***** Material supplied

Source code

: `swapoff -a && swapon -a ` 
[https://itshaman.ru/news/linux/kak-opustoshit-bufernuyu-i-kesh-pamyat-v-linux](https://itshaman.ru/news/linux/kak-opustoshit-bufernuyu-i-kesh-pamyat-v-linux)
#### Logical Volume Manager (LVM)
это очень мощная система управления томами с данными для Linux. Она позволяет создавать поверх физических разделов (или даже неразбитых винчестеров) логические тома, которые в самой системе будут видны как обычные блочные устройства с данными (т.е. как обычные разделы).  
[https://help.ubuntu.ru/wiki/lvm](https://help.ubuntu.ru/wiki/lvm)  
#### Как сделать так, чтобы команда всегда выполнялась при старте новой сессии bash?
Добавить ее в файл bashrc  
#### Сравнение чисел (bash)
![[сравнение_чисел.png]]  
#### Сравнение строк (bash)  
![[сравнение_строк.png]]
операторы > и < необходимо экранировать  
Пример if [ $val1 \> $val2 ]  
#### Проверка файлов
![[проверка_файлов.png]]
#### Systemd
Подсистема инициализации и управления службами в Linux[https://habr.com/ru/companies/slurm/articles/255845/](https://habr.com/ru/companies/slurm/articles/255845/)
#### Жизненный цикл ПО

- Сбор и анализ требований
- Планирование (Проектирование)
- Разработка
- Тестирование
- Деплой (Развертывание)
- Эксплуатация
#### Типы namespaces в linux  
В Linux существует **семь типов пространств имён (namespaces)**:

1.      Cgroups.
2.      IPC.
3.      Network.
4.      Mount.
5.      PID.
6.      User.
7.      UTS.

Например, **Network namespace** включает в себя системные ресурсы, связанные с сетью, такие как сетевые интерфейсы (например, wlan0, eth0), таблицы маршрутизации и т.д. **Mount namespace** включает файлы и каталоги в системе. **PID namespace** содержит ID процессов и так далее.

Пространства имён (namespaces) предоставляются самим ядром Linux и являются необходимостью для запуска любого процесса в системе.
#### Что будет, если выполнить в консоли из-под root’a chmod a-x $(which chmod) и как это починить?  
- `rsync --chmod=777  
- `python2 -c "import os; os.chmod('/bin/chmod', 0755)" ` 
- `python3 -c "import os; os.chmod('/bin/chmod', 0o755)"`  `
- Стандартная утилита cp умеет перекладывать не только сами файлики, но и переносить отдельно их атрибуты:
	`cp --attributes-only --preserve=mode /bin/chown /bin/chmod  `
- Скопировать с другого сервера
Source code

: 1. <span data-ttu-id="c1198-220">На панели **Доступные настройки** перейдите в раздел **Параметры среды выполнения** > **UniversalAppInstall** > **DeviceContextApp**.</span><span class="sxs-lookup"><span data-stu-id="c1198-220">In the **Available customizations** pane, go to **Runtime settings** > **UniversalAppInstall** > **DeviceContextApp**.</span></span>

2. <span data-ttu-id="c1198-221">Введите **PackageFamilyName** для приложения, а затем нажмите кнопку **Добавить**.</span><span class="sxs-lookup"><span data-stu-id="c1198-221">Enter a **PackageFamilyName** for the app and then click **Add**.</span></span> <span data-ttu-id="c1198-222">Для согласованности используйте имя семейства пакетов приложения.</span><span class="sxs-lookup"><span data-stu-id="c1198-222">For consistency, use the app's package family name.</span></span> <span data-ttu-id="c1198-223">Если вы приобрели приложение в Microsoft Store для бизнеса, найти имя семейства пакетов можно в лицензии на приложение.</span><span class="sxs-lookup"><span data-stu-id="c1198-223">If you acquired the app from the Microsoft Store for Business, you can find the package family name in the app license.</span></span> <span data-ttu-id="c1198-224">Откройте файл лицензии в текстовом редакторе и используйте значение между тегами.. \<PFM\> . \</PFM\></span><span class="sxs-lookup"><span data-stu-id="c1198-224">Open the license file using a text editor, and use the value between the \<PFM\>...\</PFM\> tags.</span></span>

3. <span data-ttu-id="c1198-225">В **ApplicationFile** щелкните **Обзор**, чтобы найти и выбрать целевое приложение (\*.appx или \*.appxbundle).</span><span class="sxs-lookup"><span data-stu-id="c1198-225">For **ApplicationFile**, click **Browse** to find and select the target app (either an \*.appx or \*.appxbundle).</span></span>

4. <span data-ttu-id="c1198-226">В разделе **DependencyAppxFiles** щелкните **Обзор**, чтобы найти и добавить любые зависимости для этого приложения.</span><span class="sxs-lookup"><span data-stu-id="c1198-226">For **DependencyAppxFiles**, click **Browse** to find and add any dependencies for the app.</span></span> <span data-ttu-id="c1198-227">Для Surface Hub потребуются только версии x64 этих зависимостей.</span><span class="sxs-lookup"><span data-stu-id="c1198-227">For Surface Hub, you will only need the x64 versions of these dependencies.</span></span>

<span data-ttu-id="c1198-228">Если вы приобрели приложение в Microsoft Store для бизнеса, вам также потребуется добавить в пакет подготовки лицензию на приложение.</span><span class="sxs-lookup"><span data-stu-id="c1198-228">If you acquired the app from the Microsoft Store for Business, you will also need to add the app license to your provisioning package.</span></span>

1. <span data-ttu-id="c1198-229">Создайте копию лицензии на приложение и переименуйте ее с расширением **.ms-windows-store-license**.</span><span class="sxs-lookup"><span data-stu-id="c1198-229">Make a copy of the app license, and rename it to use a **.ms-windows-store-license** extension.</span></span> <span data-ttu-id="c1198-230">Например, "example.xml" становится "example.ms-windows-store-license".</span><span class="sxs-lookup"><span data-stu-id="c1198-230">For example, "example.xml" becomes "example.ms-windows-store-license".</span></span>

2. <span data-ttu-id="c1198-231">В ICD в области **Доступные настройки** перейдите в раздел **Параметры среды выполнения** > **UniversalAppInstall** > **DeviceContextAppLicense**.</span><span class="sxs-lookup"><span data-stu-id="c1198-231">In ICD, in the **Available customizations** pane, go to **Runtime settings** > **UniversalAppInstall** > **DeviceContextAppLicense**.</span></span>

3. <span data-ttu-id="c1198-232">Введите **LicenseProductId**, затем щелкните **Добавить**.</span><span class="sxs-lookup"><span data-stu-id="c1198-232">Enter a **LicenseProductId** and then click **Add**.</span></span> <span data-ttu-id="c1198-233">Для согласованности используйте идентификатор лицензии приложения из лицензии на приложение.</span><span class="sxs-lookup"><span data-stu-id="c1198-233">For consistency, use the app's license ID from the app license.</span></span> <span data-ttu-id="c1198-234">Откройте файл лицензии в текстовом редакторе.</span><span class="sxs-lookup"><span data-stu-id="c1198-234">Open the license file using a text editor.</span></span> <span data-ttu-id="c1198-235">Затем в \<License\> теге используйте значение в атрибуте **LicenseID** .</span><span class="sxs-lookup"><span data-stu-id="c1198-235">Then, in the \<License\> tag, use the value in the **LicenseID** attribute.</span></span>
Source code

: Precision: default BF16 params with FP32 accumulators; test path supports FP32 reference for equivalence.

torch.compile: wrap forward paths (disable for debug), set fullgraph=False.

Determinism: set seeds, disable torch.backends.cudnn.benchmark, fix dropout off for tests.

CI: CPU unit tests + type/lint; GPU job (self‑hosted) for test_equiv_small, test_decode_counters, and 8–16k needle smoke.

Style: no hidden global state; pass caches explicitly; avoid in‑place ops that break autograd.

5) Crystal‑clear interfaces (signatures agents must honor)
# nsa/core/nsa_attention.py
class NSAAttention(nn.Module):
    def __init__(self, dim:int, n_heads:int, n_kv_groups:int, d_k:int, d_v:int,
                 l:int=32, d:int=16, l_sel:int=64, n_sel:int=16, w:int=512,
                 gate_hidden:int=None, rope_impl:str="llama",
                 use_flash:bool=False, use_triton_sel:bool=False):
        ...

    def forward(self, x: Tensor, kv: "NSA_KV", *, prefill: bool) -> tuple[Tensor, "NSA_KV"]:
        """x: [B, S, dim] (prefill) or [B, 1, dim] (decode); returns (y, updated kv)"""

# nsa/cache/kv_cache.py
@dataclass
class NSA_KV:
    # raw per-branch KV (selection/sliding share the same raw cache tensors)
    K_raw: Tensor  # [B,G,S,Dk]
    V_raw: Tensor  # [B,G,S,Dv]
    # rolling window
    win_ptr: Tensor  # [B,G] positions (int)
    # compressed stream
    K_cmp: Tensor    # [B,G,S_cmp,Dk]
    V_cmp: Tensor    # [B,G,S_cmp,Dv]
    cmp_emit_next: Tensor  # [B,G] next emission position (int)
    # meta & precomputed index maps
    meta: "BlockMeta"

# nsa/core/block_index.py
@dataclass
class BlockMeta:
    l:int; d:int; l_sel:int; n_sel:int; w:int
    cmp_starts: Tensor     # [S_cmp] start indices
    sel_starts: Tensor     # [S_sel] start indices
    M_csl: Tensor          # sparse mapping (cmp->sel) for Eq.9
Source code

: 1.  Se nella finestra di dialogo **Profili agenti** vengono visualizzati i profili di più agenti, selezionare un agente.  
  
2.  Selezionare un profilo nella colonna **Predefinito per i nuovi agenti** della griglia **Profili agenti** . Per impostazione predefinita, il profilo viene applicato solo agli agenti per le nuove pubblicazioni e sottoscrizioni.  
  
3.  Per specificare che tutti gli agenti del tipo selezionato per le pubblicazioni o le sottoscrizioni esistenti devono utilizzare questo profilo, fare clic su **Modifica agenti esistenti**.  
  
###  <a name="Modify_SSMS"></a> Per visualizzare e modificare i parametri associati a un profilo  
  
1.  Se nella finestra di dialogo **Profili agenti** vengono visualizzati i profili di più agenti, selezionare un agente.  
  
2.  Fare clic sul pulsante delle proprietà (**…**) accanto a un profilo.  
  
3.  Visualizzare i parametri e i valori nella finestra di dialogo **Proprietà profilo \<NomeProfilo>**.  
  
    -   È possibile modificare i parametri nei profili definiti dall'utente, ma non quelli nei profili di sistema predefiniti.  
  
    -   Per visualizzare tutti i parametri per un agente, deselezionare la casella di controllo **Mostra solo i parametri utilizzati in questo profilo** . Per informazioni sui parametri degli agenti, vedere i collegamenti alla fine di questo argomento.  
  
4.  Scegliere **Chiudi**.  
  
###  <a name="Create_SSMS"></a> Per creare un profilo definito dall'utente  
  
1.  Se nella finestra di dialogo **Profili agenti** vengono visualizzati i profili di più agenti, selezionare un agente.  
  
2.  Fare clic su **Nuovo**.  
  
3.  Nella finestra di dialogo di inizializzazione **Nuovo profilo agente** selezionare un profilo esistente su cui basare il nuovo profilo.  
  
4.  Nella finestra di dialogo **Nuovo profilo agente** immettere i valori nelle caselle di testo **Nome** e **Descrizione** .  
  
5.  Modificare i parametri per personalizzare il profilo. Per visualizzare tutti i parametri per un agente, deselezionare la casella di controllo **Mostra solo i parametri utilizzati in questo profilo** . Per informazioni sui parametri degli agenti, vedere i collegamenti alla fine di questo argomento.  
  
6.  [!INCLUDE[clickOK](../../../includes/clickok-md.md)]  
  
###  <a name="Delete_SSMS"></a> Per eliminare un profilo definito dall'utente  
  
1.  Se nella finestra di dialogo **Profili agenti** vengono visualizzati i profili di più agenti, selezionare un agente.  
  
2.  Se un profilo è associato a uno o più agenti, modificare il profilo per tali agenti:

**********

**Directive:** Once you have counted the lines of the records that contain the word "parametri", give the count and nothing else.

**Exercise solution:** 5